When Bill Samuels, Jr. was a younger man, he dreamed of being an architect. But as some point during his college education he began to turn his focus to the sky. He moved into the aerospace program and began a career working on fusel nozzles. Unfortunately for Bill (but fortunately for the safety of his superiors) his aerospace career was cut short after a small mishap in the R + D lab which projected a fusel nozzle through the ceiling of his floor, the floor above him, and into the C-level’s offices…
Luckily, no one was injured, but Bill was in a position where he now needed a new job, so doing what most of us would do…he called his father. Bill suggested that he join his father and take his “hobby” to the next level.
Bill Senior (a sceptical man) asked his son, “Well, what can you do?”
To which Bill Jr. replied, “Well, I can make rocket fusel nozzles.”
“Well, we don’t make rocket nozzles…we make whiskey”, said President of Maker’s Mark Bill Samuels, Sr.
Luckily for Bill Jr., his father agreed to take him on in a business development role. Unfortunately, Bill Jr. had no experience in sales. After five years of little traction, Bill Sr. suggested that they contract the services of a marketing agency to help teach Bill Jr. how to do his job better. Unfortunately, for the account manager from the agency, Bill Sr. hated advertising
And so began seven years of monthly visits and presentations from ad agencies that were rejected time after time.
One day, the account manager for Maker’s Mark had an awakening: he needed to stop making suggestions and recommendations and start asking the right questions. The result: buy-in from Bill Sr. and a strong relationship between the agency and the client spanning over 40 years, which has resulted in exponential growth of Maker’s Mark.

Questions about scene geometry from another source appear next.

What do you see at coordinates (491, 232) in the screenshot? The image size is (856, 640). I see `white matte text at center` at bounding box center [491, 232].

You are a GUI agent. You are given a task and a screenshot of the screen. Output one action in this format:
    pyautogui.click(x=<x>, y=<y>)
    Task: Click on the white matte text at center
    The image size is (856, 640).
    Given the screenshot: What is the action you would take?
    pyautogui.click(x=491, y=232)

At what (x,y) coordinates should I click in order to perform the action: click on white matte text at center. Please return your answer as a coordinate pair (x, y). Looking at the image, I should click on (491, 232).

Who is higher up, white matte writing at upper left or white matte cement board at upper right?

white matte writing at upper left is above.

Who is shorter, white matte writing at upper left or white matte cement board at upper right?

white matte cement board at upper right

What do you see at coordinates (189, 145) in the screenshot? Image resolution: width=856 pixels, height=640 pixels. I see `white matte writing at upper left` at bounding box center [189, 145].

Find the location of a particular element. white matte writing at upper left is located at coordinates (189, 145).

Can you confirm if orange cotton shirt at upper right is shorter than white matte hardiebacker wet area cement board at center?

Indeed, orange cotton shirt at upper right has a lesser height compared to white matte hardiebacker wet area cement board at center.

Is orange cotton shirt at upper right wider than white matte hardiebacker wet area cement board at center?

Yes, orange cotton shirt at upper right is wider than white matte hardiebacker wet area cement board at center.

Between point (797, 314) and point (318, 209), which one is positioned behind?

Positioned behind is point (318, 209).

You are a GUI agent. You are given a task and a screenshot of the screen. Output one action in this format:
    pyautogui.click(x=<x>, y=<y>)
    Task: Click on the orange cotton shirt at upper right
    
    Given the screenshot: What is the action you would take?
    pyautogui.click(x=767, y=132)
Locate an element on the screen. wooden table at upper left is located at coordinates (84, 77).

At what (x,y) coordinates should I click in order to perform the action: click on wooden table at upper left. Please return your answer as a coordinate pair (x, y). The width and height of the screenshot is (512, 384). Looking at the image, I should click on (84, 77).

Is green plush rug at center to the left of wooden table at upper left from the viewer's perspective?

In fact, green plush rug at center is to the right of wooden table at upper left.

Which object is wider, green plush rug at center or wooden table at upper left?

Having an open relationship with your vendors and partners is crucial to success. On the flip side, an agency must take responsibility to be more than just an order taker. Having a deeper knowledge of the inner workings of the company can only be achieved by asking the right questions. It has to go deeper than “Who is the target market?” and “What is your budget?” Understanding the personality of a brand, the corporate culture, and the strengths, weaknesses, and opportunities of that brand, is a vital first step for agencies that want to rocket their clients to the next level… and achieve out-of-this-world results.